■ What the task requires
In the article on dwarfs in ancient Egypt below, which two dwarf gods are named?

■ Page text
────────

The ancient Egyptians respected dwarfs, and did not see them as having a physical handicap, according to a study by US researchers.
The Egyptian dwarf god Bes
A team from Georgetown University Hospital looked at biological remains and artistic evidence of dwarfism in ancient Egypt.
Ancient Egyptians worshipped dwarf gods, and many dwarfs held positions of authority in households.
The research was published in the American Journal of Medical Genetics.
In modern times, doctors have identified over 100 medical conditions that cause short stature.
The most common cause is achondroplasia which causes severe shortening of the limbs. It affects one in 25,000 births per year.
Around 75% of individuals with a restricted growth condition are born to parents of average size.
The US researchers looked at ancient Egypt because the hot, dry climate and elaborate burial systems practised then have meant many human remains are still intact, including complete and partial skeletons.
They looked at dwarfs who achieved "elite" status in society, and ordinary dwarfs.
The researchers found that the earliest biological evidence of dwarfs dates back to a Predynastic Period called the "Badarian Period" (4500 BC) in addition to several skeletons from the Old Kingdom (2700 - 2190 BC).
They found numerous images of dwarfism on tomb walls and on vase paintings, statues and other art forms.
Dwarfs were depicted in at least 50 tombs, and the repetition of certain pictures shows that they were well integrated into society, the researchers said.
The pictures showed dwarfs were employed as personal attendants, overseers of linen, people who looked after animals, jewellers, dancers and entertainers.
Several were members of households of high officials and were esteemed enough to receive lavish burial sites in the royal cemetery close to the pyramids.
There were also two dwarf gods in ancient Egypt; Bes and Ptah.
Bes was a protector of sexuality, childbirth, women and children. His temple was recently excavated in the Baharia oasis in the middle of Egypt.
Ptah was associated with regeneration and rejuvenation.
"The burial sites and artistic sources provide glimpses of the positions in daily life in ancient Egypt," wrote Dr Chahira Kozma, of the department of paediatrics at Georgetown University.
"Dwarfs were accepted in ancient Egypt; their recorded daily activities suggest assimilation into daily life, and their disorder was never shown as a physical handicap."
He added: "Wisdom writings and moral teachings in ancient Egypt commanded respect for dwarfs and other individuals with disabilities."

────────

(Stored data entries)
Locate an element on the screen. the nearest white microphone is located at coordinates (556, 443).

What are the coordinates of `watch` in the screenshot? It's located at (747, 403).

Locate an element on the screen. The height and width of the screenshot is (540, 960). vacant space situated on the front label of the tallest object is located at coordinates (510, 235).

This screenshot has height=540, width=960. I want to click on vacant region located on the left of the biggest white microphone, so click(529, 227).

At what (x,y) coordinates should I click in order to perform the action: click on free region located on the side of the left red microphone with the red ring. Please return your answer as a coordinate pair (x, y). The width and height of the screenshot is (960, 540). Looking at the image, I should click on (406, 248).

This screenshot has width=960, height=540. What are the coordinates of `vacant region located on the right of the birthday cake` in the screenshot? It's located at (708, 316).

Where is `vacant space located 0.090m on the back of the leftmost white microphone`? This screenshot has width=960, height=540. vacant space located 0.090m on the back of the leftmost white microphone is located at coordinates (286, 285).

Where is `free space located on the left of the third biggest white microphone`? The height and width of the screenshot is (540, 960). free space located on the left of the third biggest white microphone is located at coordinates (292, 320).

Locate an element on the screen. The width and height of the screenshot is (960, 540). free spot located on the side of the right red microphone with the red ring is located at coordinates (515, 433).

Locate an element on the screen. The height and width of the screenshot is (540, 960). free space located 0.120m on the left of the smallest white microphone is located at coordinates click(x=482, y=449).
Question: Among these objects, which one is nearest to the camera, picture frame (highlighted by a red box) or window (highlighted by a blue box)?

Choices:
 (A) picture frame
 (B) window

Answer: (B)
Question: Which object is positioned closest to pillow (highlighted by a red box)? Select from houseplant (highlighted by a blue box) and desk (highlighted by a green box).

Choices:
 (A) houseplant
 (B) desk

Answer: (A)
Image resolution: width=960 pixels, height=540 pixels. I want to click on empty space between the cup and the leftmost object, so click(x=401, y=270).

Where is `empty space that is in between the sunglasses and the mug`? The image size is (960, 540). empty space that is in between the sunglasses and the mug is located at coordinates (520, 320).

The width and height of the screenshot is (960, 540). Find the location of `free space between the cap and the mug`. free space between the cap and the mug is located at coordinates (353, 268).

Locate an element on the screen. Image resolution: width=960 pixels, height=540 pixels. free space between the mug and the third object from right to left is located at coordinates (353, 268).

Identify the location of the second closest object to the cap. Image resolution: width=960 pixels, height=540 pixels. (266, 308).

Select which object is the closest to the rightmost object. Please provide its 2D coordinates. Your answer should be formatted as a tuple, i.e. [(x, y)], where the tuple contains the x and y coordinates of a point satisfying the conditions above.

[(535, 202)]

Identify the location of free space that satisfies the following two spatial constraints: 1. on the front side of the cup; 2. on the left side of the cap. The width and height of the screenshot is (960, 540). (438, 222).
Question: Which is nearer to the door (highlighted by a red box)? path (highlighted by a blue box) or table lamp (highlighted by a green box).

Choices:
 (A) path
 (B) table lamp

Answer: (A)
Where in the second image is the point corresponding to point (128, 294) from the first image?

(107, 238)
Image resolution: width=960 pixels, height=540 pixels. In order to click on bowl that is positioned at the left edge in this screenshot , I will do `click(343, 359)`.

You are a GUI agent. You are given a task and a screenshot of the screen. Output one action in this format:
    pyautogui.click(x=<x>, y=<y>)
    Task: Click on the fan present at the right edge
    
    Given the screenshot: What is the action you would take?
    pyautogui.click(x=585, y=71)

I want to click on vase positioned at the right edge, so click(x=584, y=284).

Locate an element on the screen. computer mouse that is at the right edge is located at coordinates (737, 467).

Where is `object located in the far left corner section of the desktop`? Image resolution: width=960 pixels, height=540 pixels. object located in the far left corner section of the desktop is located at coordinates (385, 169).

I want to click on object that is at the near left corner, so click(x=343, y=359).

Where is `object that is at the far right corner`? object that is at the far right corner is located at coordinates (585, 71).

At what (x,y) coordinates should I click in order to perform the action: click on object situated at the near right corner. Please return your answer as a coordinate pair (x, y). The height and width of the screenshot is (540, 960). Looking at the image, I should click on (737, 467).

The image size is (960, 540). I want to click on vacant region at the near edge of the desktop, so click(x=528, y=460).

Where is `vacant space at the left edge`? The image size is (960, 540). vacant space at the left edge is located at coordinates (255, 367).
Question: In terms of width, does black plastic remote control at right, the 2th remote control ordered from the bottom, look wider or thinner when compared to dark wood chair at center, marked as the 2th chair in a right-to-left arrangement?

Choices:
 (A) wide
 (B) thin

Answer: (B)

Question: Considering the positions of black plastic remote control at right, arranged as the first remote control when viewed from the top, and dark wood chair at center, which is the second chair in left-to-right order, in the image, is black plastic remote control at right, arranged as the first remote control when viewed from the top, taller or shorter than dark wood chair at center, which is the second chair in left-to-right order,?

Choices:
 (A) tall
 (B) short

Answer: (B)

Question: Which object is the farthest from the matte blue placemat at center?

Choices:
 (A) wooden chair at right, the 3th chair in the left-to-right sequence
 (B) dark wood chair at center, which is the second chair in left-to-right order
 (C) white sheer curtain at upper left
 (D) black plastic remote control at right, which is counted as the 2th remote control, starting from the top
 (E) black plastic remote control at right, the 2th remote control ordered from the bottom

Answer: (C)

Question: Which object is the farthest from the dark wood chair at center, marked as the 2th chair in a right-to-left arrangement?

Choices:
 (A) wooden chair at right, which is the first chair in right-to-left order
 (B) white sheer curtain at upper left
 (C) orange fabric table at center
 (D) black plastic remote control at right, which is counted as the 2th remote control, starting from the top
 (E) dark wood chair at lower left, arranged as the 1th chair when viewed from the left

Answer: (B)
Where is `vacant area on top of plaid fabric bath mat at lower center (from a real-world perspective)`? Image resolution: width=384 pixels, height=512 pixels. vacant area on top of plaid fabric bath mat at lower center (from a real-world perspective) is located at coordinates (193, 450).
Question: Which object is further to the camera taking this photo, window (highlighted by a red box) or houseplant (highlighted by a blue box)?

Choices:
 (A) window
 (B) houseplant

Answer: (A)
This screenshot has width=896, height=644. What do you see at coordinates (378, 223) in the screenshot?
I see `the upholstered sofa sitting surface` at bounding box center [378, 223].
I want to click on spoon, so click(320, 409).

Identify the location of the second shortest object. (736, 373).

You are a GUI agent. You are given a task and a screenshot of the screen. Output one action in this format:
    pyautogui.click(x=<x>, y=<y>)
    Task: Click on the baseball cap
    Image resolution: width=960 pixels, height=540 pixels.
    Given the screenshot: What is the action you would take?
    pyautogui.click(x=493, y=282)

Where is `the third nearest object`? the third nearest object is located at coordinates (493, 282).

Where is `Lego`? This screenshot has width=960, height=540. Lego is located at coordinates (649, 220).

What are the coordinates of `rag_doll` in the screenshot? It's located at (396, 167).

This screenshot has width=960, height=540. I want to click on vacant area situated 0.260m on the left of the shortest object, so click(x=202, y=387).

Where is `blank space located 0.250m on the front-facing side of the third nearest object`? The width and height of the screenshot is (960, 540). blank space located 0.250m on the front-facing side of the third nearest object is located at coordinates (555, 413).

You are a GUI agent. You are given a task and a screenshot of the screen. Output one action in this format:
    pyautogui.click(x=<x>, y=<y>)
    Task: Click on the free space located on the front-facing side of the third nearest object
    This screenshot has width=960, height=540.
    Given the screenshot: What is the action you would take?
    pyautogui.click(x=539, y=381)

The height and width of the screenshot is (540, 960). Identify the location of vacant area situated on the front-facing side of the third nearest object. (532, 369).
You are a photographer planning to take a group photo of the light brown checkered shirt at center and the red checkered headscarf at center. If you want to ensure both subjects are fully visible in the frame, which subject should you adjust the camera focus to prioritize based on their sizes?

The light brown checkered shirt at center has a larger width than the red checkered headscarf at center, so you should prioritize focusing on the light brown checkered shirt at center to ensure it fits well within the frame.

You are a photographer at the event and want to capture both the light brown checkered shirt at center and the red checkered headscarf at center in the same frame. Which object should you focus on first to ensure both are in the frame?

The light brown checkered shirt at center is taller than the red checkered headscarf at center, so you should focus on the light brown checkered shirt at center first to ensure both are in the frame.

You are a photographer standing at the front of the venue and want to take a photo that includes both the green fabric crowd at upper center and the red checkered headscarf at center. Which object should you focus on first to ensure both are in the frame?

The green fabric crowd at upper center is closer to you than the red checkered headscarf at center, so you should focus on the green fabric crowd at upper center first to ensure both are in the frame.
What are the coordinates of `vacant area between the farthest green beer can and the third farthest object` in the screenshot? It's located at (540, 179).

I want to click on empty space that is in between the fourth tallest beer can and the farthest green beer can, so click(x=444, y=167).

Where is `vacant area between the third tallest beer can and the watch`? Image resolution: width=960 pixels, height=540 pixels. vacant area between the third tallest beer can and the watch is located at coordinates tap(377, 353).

────────

■ Exercise result
Bes and Ptah.